A l'attention de monsieur Alde Harmand
Monsieur le Maire,
Je suis citoyenne belge et je vous écris aujourd'hui en ma qualité d'enseignante. Je viens en effet d'apprendre qu'une statue à la gloire du tortionnaire Bigeard avait été récemment érigée dans votre belle ville de Toul.

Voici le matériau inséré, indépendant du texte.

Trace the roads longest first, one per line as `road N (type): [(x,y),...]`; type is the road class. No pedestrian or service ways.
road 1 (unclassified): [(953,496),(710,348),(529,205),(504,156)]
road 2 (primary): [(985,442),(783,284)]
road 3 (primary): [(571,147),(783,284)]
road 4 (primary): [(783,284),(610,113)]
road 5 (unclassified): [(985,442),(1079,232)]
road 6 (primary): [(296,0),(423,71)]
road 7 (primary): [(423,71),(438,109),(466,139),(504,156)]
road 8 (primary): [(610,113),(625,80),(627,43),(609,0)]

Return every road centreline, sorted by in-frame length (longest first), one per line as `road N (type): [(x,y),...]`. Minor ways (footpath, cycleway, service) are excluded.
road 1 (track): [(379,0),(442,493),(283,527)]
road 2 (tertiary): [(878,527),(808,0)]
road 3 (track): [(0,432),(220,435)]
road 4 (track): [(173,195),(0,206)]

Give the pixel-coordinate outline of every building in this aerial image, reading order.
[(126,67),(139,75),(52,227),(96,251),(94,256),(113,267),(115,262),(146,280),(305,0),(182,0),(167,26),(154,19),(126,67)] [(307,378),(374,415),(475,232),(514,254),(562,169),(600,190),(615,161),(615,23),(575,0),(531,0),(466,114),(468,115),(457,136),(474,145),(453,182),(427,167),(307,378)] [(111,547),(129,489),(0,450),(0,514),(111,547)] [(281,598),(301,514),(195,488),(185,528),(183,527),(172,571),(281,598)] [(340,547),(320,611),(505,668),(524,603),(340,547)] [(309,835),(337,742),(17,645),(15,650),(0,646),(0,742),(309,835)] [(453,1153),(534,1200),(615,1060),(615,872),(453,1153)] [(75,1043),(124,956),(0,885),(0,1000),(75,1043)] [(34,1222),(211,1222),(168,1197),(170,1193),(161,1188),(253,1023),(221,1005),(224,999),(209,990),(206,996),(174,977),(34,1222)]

J'en suis scandalisée.
Comment un général bien connu des historiens pour avoir enseigné et pratiqué la torture peut-il être honoré par la France, le pays des Droits de l'homme ? La devise de votre patrie ne serait-elle qu'un enjoliveur sur la façade des mairies ? La liberté, l'égalité et la fraternité ne sont-elles pas censées symboliser les valeurs fondamentales de votre République ? Ce dernier mot serait-il lui aussi vide de tout sens éthique ?
Que des statues de colonialistes du passé subsistent dans l'espace public, passe encore, pour autant qu'un appareil critique renseigne les passants au sujet des faits historiques et de la glorification pour le moins contestée de ces personnages. Mais qu'un tel monument - qui s'apparente à une apologie de la torture - ait été édifié en 2024 me laisse pantoise ! J'espère sincèrement que cette faute est imputable à de la méconnaissance, sans quoi j'y verrai une négligence coupable, voire de la complicité avec les racistes infréquentables de l'extrême droite.
Rappelons-nous le sort de ces pauvres hommes d'Algérie qui aspiraient eux aussi à la liberté, dont les pieds avaient été coulés dans une bassine de béton avant qu'ils soient balancés depuis un hélicoptère dans la mer Méditerranée, et dont on retrouvait parfois les cadavres gonflés, échoués sur les plages...
Ces jeunes hommes, à qui la vie avait été ainsi cruellement arrachée, on les appelait, avec tout le mépris déshumanisant inhérent à l'esprit colonial, les "crevettes-Bigeard", du nom du général qui était à l'instigation de ces crimes et que vous mettez aujourd'hui à l'honneur...
Souvenons-nous de leurs pieds lestés sous leurs yeux horrifiés, de leur indicible peur dans l'hélicoptère au battant ouvert, de leur chute vertigineuse dans les airs, de leur noyade forcée, de leur agonie dans l'eau glacée. N'oublions jamais.
J'espère sincèrement que vous accorderez au présent courrier toute l'attention qu'il mérite et que vous ordonnerez sans tarder la réparation de cette grave faute morale.